Rewrite the records below as a single numbered list of their lines, omitting any blank lines.
***
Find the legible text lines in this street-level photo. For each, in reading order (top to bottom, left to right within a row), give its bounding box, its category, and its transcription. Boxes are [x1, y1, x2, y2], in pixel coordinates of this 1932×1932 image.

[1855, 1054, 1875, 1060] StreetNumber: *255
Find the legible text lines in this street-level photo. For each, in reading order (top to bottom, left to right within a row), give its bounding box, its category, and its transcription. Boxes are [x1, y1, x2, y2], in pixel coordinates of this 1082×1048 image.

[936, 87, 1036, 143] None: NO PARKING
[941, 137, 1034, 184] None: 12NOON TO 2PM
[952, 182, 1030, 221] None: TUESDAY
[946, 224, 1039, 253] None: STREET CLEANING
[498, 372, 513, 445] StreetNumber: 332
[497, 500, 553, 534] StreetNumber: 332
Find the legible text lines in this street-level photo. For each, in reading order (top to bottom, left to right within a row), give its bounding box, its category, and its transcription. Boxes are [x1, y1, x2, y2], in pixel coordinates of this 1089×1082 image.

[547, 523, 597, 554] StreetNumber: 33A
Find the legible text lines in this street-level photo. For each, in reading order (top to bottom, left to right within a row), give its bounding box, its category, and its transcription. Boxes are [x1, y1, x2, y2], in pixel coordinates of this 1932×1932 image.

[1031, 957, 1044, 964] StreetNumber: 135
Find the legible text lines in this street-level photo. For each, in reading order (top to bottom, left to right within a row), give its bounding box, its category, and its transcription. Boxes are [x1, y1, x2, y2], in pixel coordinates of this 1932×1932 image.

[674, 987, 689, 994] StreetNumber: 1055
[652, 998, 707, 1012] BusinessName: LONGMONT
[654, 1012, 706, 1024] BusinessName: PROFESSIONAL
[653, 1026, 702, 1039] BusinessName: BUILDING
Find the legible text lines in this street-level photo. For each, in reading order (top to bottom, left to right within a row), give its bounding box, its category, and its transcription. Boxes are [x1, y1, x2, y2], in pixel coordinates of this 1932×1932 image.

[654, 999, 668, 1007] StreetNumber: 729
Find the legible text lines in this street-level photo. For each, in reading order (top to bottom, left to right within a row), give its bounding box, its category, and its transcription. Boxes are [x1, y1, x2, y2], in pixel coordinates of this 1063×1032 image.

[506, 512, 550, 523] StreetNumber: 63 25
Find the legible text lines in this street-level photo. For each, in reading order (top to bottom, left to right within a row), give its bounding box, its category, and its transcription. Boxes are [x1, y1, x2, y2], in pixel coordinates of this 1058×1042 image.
***
_Exercise answer_.
1. Find the legible text lines in this street-level photo. For each, in reading order (top to bottom, left to right within a row), give its bounding box, its category, and its transcription. Boxes are [x1, y1, x2, y2], in pixel coordinates of this 1932×1932 image.
2. [1855, 1054, 1875, 1060] StreetNumber: *255
3. Find the legible text lines in this street-level photo. For each, in reading order (top to bottom, left to right within a row), give its bounding box, its category, and its transcription. Boxes are [x1, y1, x2, y2], in pixel coordinates of this 1082×1048 image.
4. [936, 87, 1036, 143] None: NO PARKING
5. [941, 137, 1034, 184] None: 12NOON TO 2PM
6. [952, 182, 1030, 221] None: TUESDAY
7. [946, 224, 1039, 253] None: STREET CLEANING
8. [498, 372, 513, 445] StreetNumber: 332
9. [497, 500, 553, 534] StreetNumber: 332
10. Find the legible text lines in this street-level photo. For each, in reading order (top to bottom, left to right within a row), give its bounding box, its category, and its transcription. Boxes are [x1, y1, x2, y2], in pixel coordinates of this 1089×1082 image.
11. [547, 523, 597, 554] StreetNumber: 33A
12. Find the legible text lines in this street-level photo. For each, in reading order (top to bottom, left to right within a row), give its bounding box, its category, and its transcription. Boxes are [x1, y1, x2, y2], in pixel coordinates of this 1932×1932 image.
13. [1031, 957, 1044, 964] StreetNumber: 135
14. Find the legible text lines in this street-level photo. For each, in reading order (top to bottom, left to right within a row), give its bounding box, its category, and its transcription. Boxes are [x1, y1, x2, y2], in pixel coordinates of this 1932×1932 image.
15. [674, 987, 689, 994] StreetNumber: 1055
16. [652, 998, 707, 1012] BusinessName: LONGMONT
17. [654, 1012, 706, 1024] BusinessName: PROFESSIONAL
18. [653, 1026, 702, 1039] BusinessName: BUILDING
19. Find the legible text lines in this street-level photo. For each, in reading order (top to bottom, left to right within a row), give its bounding box, its category, and its transcription. Boxes are [x1, y1, x2, y2], in pixel coordinates of this 1932×1932 image.
20. [654, 999, 668, 1007] StreetNumber: 729
21. Find the legible text lines in this street-level photo. For each, in reading order (top to bottom, left to right within a row), give its bounding box, its category, and its transcription. Boxes are [x1, y1, x2, y2], in pixel coordinates of this 1063×1032 image.
22. [506, 512, 550, 523] StreetNumber: 63 25
23. Find the legible text lines in this street-level photo. For each, in reading order (top to bottom, left to right within a row), give its bounding box, its category, and its transcription. Boxes are [x1, y1, x2, y2], in pixel coordinates of this 1058×1042 image.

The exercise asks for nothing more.